「まさか」に備えてVR体験。防災や業務訓練で活用されるVR

大地震や水害に毎年のように見舞われている日本。

世界的にも防災意識の高い国と言われていますが、「まさか」の事態がいつ起きるか誰にもわかりません。

近年ではVR技術が、防災などの訓練に役立てられています。

VRはゲームや動画を楽しむだけではなく、実用的な分野でも大いに活用されています。

VRが防災訓練に必要なポイント

実際の災害と防災訓練の間にある大きな隔たりといえば、その臨場感。

実際の災害を体験して行う防災と、単なる備えとでは、いざ災害にあったときに行えること・動けることも全く違ってくるでしょう。

実際に起きてパニックになってしまったのでは助かるものも助かりません。

そこでVRによる臨場感を味わうことで、災害に慣れ、いざというときに落ち着いて行動できるようになることが期待されるのです。

 

各自治体が積極的に導入するVR

VR防災体験車

東京消防庁は2018年度から「VR防災体験車」を導入しました。

モーションシートによる各種演出及びヘッドマウントディスプレイのバーチャルリアリティ映像で
“これまでにない臨場感あふれる災害疑似体験”を都内全域で可能にすることにより、都民の防災意識の高揚を促進し、訓練参加に繋げていくための専用大型車両

出典:仮想現実(VR)防災体験車

地震、火災、風水害の3つのコンテンツ(各三分間)を疑似体験でき、それぞれの災害の実相に合わせ、座席が動いたり、水しぶき、熱、においなどの効果が発生します。

火事現場をVRで体感!「避難体験VR」

2017年2月、埼玉県鴻巣市で、震度5強の地震による大規模災害を想定し、地元の自治会や地域住民などと連携して、1,300名規模の防災訓練が実施されました。

災害対応活動ができる体験型訓練も行うなど、実践的な総合防災訓練を実施されており、VRによる実際の火災現場と同じ黒煙が渦巻く現場から避難を行う擬似体験が可能になっています。

このシステムを開発した株式会社理経のHPによると、

Mirage Soloは、世界初(※5)、Daydream(※6)対応スタンドアロン型VRヘッドセットです。

Googleのインサイドアウト式モーショントラッキング技術WorldSense™を採用。内蔵センサーカメラで周囲を認識することで、トラッキングポイントを外部に設置することなく、ヘッドセット単体で前後左右に動く、しゃがむ、ジャンプするなどの使用者の動きを6DoF(6Degrees of Freedom)と言われる高い精度で認識することができます

出典:https://www.rikei.co.jp/news/2018-5/

VR上で実際に歩いて、しゃがんで避難訓練できるため、よりリアルで臨場感のある訓練ができるようです。

 

リアルな映像で火災と煙を再現した「VR消火体験シミュレータ」

NECら3社は2017年9月に、VRを利用したリアルな映像で火災を再現した「VR消火体験シミュレータ」を発表しました。

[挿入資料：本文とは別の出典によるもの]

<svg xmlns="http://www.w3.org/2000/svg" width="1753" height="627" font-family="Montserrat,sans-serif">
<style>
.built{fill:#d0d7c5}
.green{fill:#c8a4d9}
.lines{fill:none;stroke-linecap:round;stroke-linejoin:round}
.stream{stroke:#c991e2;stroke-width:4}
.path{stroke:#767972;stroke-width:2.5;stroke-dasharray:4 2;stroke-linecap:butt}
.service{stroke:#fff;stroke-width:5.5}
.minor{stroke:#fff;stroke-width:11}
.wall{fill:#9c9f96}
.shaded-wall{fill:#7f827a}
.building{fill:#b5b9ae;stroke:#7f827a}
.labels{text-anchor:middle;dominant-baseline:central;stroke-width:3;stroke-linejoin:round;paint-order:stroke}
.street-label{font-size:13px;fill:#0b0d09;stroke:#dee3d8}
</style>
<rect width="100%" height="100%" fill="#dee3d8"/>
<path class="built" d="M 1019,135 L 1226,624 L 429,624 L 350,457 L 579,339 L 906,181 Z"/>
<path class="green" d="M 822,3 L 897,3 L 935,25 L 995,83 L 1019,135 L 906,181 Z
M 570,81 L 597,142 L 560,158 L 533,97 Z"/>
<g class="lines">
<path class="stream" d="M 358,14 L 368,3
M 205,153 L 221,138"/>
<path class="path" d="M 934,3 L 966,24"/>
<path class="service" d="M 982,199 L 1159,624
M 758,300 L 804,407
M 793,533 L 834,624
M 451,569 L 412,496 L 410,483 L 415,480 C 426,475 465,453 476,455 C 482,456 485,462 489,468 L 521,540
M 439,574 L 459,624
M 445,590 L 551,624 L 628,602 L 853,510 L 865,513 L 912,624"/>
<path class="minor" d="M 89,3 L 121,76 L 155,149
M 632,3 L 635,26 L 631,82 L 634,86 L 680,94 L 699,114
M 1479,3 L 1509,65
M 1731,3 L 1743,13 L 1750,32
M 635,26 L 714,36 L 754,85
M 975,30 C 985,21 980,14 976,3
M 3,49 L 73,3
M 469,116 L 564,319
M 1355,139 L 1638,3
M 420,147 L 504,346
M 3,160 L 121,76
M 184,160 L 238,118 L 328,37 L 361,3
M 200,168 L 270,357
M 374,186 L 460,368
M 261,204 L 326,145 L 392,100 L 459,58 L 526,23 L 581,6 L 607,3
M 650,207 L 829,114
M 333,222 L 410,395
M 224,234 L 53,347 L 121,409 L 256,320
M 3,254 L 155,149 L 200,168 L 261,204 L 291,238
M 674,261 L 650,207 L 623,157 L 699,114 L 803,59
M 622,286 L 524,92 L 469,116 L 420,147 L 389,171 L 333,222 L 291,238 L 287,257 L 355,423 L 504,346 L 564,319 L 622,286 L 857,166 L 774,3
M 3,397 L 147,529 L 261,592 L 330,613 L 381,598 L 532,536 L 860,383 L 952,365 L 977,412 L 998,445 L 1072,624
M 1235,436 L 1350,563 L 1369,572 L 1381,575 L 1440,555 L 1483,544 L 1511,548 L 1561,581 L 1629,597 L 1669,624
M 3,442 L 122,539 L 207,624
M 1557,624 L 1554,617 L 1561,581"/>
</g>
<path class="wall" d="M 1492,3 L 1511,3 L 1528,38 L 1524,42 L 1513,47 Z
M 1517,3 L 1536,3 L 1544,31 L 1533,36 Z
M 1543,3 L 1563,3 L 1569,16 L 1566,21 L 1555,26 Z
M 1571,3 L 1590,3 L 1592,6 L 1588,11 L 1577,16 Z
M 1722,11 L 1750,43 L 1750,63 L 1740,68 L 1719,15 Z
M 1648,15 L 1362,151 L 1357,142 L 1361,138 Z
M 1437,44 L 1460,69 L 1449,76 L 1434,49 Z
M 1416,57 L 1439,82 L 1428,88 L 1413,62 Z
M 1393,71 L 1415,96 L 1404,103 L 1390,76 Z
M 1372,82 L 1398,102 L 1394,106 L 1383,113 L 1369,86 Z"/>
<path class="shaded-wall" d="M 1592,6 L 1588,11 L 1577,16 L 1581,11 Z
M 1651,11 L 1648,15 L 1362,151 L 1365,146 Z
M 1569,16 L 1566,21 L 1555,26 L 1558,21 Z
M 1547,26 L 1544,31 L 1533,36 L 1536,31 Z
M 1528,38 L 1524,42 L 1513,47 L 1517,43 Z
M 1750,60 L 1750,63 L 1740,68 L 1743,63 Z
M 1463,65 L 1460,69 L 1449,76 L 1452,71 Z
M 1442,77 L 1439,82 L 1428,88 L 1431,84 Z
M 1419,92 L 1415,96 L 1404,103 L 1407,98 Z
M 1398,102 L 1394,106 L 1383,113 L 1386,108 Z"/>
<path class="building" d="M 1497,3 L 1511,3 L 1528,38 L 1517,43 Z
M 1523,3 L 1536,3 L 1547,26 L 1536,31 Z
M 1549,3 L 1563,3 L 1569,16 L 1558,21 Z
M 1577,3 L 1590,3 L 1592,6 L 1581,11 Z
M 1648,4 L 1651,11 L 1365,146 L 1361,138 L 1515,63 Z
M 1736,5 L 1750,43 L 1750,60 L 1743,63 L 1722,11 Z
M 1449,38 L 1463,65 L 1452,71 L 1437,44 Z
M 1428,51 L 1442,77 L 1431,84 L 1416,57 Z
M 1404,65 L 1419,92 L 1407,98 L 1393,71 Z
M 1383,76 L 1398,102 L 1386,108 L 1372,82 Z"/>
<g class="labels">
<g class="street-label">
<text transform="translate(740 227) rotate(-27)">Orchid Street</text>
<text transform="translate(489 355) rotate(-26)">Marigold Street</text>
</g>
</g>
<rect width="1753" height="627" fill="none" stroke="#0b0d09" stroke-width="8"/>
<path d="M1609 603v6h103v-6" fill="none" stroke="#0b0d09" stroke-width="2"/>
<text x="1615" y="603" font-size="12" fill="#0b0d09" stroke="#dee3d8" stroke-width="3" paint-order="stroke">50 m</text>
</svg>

 今回3社は、MXモバイリングのスマートフォン用のVR映像作成技術によって、Gear VRを中核とする簡易な構成で、訓練用消火器を用いたリアルな消火体験ができるシステム「VR消火体験シミュレータ」を開発した。これにより、ディスプレイに表示された火災現場の映像を見ながら、訓練用消火器を操作して消火体験を行う。消火訓練用の専用施設が不要なため、さまざまな場所で手軽に体験が可能となる。

出典:http://panora.tokyo/35543/

こちらはスマートフォンとVRゴーグルを用いたシミュレーターのため、巨大スクリーンなどといった設備が不要でどこでも消火体験が可能です。体験者それぞれの消火状況を指導者がモニタで確認できるため、その場でアドバイスすることもでき、安全かつリアルな消火訓練ができます。

まとめ

防災にVRを活用するという試みは、今後どんどんと増えていくことでしょう。
ゲーム会社などもゲーム開発の技術を応用してVR避難訓練のシステムを開発しており、近い将来には防災訓練には必ずVRという時代がくるかもしれません。

また、VRで体験出来る防災訓練の種類も増え続けており、火災や地震だけでなく、水害、津波などの、多種多様な災害シチュエーションも体験できるようになっているそうです。

いつ何が起こるか予測できない災害だからこそ、VRによるリアルな体験でしっかりと訓練しておきたいですね。